I look at him and match his grin. “Nice touch, my friend. Very well done.”

He throws his arms around me from behind, his forearms crossing under my chin.

I give him a little pat as he squeezes me.

“If the Mersey nutritionist finds out I’m eating Wotsits, there will be hell to pay, so I hope it’s worth it.

And it goes without saying, but the cost will be deducted from your rent. ”

My heart does a little stutter step. Oh, right.

Rent. I dislodge his arms and turn to face him, the blush already creeping up my neck.

“I’m so sorry, I’m just now realizing we didn’t talk about what the rent would be.

Obviously this is way nicer than what I had at Fiona’s, but also, if you’ll recall, I am very poor, so I hope we can work out some sort of deal. ”

He bursts out laughing. “Abby, are you serious? You think I’m going to charge you rent?”

“I don’t want you to think I’m taking advantage of you.”

He puts his hands on my shoulders. He’s trying to be serious, but he can’t disguise the mirth that radiates from him like sunshine, a golden glow that’s tumbling forth from every pore. “I don’t want to be a dick, Stripes, but I make more in one week than you make in a year.”

“It’s actually more than I’d make in three years,” I mumble. I looked it up soon after meeting him, obviously, because googling rich people is why they invented the internet.

To his credit, he doesn’t laugh at my poverty.

“That is actually mad, and I have half a mind to talk to Charlotte about getting you a pay rise.” He does laugh then, at the look of bald panic on my face, then gives my shoulders a reassuring squeeze.

“Calm down, I won’t. My point is…actually, my points are, one: You should be paid way more and I should be paid way less, and two: I am not going to ask you to pay rent.

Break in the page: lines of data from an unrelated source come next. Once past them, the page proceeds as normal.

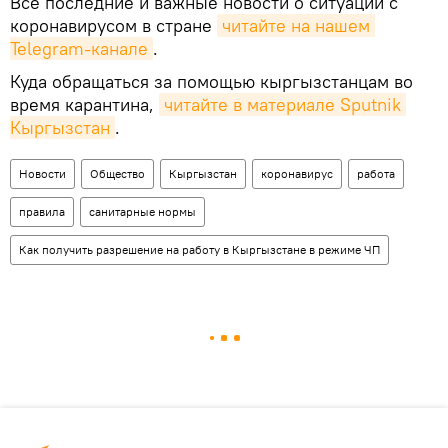
Все последние и важные новости о ситуации с
коронавирусом в стране
читайте на нашем 
Telegram-канале
.
Куда обращаться за помощью кыргызстанцам во
время карантина,
читайте в материале Sputnik 
Кыргызстан
.
Новости
Общество
Кыргызстан
коронавирус
работа
правила
санитарные нормы
Как получить разрешение на работу в Кыргызстане в режиме ЧП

You’re doing me a favor, in all honesty.

I’m going mental rattling around in here all alone. ”

“Well, what about some sort of in-kind payment? I’ll make you breakfast every day or always take the trash out, or whatever.”

“Abby.” He shakes me. “I promise, all you have to do is let me watch you shower whenever I want, and we’ll be even.”

I laugh and shove his chest. “You’re disgusting, you know that?”

“You have no idea,” he says. “Now come on, we have a dinner booking in five hours and we have three, maybe four boxes to unpack before then. It’s a race against time!”

“Get out of here and leave me and my sad little boxes alone.”

He laughs and closes the door behind him.

As soon as he’s on the other side, the reality of what’s just happened hits me.

I’m living with Lachlan Ramsay. The Lachlan Ramsay.

Too many thoughts are colliding in my head and I can’t process them fast enough.

But one seems to be winning out, growing louder and louder as it squashes all the lesser thoughts: This is either going to be amazing…

or the biggest mistake I’ve ever made in my life.